Guillemette Laurent signe au théâtre Océan Nord une mise en scène somptueuse de la Musica deuxième de Marguerite Duras.
Marguerite Duras écrit la Musica en 1965 dans le cadre d’une commande de fiction radiophonique pour la BBC. Le texte est ensuite adapté au théâtre mais semble incomplet, inachevé au regard de Duras qui, vingt ans plus tard, crée un deuxième acte : la Musica deuxième.
L’histoire de la Musica deuxième est a priori et somme toute commune, puisqu’elle décrit un événement classique dans l’évolution du duo amoureux : une rupture. Ma rupture, pourtant, ne ressemble pas à la tienne, aussi peu que ma douleur, mon chagrin, mon après puissent être comparables aux tiens. Celle des protagonistes de la Musica est pourtant unique au monde et parle – il est bien là le talent – à chacun des spectateurs présents.
Anne-Marie et Michel se sont aimés, se sont séparés et, désespoir oblige, ont songé respectivement au suicide ou au meurtre. Plus tard, ils s’en sont remis, croient-ils, et se sont tournés vers d’autres. Ils se retrouvent à la veille de la signature de l’acte de divorce au tribunal, pour voir. Voir ce qu’il reste d’eux et de ce qu’ils se portent.
La pièce débute par une sorte de théâtre dans le théâtre, comme pour laisser au spectateur le temps de s’immiscer dans l’intimité du couple et, davantage encore, d’être pris à partie.
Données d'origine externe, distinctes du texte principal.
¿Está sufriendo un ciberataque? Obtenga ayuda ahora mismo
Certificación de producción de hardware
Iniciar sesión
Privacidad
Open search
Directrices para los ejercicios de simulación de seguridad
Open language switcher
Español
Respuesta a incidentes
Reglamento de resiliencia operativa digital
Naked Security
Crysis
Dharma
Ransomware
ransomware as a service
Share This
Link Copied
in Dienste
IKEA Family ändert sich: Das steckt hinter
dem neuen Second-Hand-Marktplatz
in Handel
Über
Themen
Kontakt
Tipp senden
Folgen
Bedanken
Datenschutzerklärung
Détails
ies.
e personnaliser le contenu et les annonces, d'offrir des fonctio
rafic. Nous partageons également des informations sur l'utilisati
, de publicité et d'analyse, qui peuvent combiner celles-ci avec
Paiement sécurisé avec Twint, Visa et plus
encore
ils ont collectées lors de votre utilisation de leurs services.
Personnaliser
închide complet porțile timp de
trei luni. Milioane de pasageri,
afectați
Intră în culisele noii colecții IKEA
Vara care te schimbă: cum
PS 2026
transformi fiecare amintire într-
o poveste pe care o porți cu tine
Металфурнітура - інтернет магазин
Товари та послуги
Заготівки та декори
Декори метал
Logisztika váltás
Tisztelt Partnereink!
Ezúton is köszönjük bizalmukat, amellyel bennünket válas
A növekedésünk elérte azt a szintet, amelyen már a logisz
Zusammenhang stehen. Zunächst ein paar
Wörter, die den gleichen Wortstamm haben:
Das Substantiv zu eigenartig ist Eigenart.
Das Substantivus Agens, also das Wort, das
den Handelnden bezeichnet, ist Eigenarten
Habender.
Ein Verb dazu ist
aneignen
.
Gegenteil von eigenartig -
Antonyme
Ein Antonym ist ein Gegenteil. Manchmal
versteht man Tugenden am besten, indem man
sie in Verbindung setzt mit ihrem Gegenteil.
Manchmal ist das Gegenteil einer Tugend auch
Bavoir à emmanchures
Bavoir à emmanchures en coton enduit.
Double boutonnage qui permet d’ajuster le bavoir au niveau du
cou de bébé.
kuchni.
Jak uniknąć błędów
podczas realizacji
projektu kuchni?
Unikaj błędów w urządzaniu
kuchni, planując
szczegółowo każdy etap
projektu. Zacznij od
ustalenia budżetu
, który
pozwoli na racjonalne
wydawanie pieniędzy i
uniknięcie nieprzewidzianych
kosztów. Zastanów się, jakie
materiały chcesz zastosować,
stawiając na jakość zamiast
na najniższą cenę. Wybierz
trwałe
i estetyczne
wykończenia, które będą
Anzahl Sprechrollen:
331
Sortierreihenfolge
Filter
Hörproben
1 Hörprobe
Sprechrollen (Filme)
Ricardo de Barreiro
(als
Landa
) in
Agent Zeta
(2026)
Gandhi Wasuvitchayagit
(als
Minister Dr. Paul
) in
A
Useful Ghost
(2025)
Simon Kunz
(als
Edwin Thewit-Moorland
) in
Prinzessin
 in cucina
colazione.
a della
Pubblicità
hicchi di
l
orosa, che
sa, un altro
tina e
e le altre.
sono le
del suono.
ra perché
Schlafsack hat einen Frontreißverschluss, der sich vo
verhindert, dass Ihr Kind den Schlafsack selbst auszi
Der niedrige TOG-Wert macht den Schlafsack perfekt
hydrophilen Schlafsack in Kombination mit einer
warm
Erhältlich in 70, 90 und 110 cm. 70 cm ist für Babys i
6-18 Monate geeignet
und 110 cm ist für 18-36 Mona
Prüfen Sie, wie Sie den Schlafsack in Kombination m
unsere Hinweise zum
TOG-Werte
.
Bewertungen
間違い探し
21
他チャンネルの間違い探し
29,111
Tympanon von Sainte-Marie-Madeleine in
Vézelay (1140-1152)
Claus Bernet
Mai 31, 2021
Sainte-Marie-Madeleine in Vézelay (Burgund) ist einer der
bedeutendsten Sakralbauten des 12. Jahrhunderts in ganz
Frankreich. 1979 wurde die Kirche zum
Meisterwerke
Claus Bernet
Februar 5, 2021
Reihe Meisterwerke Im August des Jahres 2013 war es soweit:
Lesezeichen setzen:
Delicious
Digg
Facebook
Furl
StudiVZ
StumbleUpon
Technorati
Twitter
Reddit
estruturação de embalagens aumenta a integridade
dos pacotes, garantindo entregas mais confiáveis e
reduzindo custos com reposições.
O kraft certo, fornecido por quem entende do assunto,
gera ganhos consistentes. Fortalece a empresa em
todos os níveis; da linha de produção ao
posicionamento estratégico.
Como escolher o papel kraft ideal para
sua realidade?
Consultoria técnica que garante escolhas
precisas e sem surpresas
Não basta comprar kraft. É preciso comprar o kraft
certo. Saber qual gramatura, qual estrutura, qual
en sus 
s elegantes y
Feu le couple tantôt se vouvoie, tantôt se tutoie, comme rattrapés ci et là par eux-mêmes, ce qu’ils formaient ensemble.
Une table, des chaises, un canapé, un téléphone au fond de la scène composent le décor sobre de la pièce. Ils rient, ils pleurent aussi, s’avouent, règlent des comptes, se veulent, ne veulent plus rien d’autre qui puisse ressembler à ce qu’ils ont été. Ni avec toi ni sans toi, nous connaissons bien ça. L’histoire se déroule de nuit, à l’heure bleue, celle où l’on n’est nu quoi qu’on en veuille.
L’entêtante bande sonore est dans la langue bien connue de Duras et aussi dans le choix, très éclectique, des quelques mélodies : d’un Alex Beaupain, bien contemporain, à Beethoven recommandé par l’auteur.
Yoann Blanc et Catherine Salée, tous deux vus à la télévision dans la Trêve dernièrement (mais pas que !), incarnent, sans clichés dits durassiens , sans trop de sérieux ni de silences, ce couple véritablement habité. La mise en scène de Guillemette Laurent, audacieuse par son dépouillement et son réalisme, fait se côtoyer des « vêtements de tous les jours » en guise de costumes et une lumière brute qui inclut le spectateur.
À nous, ça a rappelé bien des choses, reposé bien des questions : pourquoi la langue de Duras nous obsède, et l’amour aussi, pourquoi l’amour ? Parce que l’amour.